Menurut Gus Lilur, pandangan tersebut tidak hanya keliru, tetapi juga melukai sejarah NU. Ia menegaskan bahwa NU bukan organisasi yang lahir dari kekuasaan negara.

"Justru negara ini berdiri karena jasa para ulama NU. Karena itu, terasa tidak pantas apabila pemimpin NU harus terlebih dahulu mendapat restu dari penguasa negara yang negaranya sendiri ikut didirikan oleh para kiai NU," tegasnya.

Ia menjelaskan bahwa para ulama NU sejak awal telah menjaga republik melalui kekuatan moral dan pengaruh keagamaan. Hubungan antara Presiden pertama RI Soekarno dengan pendiri NU KH Hasyim Asy'ari disebut sebagai salah satu contoh nyata kedekatan pemimpin negara dengan ulama.

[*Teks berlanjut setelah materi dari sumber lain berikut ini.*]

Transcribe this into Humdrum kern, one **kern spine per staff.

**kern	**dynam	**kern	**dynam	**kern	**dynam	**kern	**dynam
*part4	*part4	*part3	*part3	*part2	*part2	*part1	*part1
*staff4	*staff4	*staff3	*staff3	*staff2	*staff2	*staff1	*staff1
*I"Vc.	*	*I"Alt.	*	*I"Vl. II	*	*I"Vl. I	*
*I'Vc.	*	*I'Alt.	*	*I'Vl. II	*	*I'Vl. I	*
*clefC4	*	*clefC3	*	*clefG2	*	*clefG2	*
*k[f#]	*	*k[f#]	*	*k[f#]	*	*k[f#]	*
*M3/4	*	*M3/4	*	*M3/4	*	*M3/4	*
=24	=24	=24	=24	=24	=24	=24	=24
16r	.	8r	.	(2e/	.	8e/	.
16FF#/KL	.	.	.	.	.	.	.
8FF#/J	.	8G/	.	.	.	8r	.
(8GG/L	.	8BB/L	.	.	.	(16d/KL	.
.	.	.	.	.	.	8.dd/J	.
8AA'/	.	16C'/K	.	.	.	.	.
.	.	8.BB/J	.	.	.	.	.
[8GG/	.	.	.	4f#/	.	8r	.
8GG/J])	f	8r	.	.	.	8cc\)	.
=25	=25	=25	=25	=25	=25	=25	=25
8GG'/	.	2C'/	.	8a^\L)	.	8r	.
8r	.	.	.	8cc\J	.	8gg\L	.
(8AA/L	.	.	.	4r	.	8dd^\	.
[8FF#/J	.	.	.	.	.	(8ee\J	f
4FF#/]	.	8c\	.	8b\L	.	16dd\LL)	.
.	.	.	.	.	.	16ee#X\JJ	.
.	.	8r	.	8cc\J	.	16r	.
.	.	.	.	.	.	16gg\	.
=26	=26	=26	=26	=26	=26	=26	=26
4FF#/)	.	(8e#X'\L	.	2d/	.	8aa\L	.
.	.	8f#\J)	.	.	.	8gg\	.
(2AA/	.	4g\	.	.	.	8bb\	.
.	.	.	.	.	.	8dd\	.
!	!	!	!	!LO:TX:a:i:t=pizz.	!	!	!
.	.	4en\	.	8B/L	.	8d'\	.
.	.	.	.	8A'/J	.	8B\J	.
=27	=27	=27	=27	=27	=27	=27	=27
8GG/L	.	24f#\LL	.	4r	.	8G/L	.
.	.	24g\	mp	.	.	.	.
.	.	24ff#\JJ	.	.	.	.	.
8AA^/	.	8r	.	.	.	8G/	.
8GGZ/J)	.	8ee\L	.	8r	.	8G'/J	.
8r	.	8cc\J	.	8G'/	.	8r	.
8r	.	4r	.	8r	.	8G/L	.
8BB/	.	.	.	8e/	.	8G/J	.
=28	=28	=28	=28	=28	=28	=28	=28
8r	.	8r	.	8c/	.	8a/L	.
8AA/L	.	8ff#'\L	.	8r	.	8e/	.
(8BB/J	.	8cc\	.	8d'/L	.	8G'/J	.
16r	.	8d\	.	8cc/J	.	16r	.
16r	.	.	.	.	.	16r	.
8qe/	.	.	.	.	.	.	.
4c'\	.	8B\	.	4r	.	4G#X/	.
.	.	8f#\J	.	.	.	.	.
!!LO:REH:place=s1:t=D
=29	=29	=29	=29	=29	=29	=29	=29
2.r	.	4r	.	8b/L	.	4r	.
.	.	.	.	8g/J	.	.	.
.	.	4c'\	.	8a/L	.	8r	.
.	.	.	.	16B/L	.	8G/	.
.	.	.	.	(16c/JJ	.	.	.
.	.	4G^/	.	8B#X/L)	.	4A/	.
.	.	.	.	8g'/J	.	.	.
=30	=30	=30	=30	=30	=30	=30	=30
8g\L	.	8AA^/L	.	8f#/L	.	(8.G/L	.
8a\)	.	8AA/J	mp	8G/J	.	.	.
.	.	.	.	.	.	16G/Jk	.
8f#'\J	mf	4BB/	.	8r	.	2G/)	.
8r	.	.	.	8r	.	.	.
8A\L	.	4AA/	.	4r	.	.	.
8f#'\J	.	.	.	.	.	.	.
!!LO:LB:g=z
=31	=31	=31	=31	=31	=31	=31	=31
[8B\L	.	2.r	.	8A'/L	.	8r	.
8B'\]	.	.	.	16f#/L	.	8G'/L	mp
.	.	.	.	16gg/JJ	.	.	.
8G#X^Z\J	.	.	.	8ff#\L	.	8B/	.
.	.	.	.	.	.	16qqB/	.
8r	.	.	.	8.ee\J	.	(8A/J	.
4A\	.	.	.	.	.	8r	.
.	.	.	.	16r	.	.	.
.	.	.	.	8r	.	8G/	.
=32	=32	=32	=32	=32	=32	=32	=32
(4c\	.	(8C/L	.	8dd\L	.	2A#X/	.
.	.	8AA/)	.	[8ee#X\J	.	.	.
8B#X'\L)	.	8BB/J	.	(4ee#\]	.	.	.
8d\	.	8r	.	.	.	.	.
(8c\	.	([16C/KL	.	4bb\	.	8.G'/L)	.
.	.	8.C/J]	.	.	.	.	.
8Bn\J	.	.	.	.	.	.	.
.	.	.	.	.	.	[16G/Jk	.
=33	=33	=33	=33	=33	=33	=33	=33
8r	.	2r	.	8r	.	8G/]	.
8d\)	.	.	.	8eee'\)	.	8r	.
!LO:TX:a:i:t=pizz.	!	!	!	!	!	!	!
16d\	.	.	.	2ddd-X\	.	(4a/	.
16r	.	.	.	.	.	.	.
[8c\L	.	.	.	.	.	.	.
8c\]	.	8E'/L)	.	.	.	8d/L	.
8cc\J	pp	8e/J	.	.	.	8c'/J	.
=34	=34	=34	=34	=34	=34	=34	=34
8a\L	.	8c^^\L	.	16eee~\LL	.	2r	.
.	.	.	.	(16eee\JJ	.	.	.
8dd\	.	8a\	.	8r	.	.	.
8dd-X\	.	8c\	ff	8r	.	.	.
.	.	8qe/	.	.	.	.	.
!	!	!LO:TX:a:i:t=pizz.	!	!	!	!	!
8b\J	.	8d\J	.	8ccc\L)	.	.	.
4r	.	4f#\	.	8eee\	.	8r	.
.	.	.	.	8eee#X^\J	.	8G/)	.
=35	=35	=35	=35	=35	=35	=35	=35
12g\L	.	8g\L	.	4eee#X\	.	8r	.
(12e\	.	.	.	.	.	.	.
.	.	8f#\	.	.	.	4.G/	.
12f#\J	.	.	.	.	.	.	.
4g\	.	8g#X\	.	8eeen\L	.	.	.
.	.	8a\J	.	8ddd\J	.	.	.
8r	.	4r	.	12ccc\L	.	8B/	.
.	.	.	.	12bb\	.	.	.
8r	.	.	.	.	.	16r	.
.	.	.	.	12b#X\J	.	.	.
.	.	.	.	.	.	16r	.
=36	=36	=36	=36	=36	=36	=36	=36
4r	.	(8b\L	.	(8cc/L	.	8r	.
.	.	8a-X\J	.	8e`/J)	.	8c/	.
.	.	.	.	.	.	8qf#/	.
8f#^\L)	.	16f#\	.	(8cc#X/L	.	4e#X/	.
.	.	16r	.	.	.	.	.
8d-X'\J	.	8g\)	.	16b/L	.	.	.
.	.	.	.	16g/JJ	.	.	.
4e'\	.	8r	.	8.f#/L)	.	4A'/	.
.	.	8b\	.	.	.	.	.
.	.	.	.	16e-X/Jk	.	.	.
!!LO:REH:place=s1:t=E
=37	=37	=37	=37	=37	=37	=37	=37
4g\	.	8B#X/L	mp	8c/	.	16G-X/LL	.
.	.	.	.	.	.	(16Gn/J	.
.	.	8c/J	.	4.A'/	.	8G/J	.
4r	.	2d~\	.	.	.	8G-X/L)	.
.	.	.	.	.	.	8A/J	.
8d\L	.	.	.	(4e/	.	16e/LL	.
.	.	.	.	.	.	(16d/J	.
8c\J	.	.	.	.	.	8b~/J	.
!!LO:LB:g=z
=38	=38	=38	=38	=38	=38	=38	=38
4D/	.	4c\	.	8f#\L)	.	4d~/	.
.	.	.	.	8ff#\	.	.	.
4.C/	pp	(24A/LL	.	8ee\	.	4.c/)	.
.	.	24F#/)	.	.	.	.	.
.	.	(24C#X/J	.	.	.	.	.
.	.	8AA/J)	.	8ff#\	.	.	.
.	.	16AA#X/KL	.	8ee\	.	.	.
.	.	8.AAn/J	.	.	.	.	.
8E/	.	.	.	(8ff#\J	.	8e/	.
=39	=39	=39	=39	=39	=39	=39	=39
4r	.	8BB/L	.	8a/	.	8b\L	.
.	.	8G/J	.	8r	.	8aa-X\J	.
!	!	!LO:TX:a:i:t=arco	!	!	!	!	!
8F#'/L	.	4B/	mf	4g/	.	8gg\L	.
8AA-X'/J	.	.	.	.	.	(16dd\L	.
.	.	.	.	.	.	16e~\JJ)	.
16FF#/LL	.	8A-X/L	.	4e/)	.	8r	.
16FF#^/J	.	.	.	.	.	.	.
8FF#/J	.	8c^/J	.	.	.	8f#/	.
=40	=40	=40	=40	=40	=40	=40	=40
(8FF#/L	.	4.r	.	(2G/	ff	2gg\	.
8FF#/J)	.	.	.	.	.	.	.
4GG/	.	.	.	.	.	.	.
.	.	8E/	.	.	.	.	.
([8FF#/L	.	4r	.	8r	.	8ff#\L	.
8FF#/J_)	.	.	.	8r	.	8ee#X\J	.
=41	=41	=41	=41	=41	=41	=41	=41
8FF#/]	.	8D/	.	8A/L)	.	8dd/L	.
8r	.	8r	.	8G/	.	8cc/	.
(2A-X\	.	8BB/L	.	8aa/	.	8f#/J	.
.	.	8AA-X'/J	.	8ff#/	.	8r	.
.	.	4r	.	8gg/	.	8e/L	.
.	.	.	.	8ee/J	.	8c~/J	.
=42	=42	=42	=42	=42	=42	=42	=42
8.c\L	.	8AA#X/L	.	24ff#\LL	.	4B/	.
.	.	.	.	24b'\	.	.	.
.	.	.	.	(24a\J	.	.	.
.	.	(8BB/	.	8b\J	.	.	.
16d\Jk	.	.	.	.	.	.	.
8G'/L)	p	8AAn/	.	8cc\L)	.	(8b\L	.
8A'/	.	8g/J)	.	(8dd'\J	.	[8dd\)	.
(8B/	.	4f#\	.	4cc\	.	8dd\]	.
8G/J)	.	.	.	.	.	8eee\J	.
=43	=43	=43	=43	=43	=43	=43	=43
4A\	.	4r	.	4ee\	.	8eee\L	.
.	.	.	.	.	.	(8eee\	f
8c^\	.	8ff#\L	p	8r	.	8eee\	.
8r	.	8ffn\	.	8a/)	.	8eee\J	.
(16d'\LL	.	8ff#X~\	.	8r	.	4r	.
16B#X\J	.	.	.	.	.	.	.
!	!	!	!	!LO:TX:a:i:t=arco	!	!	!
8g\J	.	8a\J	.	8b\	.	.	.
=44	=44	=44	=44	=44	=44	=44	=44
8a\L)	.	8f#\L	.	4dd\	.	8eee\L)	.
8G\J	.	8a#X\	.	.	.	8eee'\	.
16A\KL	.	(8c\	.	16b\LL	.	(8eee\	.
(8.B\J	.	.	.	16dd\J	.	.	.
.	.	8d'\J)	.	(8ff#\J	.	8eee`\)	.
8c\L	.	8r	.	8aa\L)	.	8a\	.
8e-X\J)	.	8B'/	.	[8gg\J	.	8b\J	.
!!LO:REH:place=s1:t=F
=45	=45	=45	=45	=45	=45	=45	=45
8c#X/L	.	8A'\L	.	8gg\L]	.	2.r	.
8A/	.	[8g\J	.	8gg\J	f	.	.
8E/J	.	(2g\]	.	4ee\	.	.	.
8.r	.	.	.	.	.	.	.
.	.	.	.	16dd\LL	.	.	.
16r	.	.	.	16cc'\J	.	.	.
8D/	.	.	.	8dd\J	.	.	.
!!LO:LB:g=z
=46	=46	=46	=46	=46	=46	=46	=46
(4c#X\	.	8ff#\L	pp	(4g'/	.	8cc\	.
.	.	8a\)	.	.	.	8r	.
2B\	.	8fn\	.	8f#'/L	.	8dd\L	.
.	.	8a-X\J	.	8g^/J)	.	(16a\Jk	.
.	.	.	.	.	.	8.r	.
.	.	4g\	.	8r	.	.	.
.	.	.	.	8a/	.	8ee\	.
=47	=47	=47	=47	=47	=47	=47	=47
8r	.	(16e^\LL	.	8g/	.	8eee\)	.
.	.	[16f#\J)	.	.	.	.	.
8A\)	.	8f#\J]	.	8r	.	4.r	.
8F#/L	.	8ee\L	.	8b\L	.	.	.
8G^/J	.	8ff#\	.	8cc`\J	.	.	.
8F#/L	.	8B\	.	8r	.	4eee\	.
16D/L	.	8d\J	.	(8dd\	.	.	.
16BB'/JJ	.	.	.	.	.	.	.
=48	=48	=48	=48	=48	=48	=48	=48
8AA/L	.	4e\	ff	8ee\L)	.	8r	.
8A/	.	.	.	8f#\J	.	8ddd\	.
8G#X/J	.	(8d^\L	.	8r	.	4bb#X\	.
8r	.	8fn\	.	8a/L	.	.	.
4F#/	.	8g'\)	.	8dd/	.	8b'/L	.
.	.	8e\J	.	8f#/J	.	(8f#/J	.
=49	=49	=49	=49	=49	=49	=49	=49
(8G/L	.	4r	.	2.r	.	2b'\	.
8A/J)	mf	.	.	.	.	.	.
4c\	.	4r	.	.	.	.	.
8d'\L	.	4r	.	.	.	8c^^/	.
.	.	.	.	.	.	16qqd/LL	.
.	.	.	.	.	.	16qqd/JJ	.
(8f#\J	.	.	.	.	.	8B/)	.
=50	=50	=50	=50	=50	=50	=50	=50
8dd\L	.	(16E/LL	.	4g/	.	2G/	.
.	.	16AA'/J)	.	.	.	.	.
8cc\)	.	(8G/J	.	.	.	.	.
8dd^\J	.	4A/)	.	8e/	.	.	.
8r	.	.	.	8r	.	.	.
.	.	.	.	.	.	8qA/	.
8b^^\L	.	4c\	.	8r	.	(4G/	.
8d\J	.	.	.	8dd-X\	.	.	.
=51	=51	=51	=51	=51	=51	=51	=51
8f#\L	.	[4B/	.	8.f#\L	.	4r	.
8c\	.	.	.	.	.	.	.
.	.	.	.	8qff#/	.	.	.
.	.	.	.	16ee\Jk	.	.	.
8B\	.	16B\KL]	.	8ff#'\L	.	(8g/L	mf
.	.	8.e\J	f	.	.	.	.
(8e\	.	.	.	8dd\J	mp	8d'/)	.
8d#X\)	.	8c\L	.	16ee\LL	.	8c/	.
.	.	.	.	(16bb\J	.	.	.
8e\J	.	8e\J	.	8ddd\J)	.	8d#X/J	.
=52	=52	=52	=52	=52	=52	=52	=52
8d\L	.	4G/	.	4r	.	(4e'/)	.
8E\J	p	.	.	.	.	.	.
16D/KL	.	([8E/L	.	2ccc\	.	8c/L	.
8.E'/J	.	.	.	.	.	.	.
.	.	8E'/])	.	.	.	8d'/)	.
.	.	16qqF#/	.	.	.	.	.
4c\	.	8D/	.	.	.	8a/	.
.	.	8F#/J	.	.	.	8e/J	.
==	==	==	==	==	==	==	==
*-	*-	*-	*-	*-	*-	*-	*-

"Bung Karno berkali-kali datang meminta pandangan kepada Hadratus Syeikh. Dalam banyak catatan sejarah, para pemimpin republik memahami bahwa dukungan ulama NU bukan sekadar dukungan politik, tetapi legitimasi moral bagi berdirinya Indonesia," tuturnya.

"Yang datang kepada kiai adalah presiden. Bukan kiai yang datang meminta restu kepada presiden," sambungnya.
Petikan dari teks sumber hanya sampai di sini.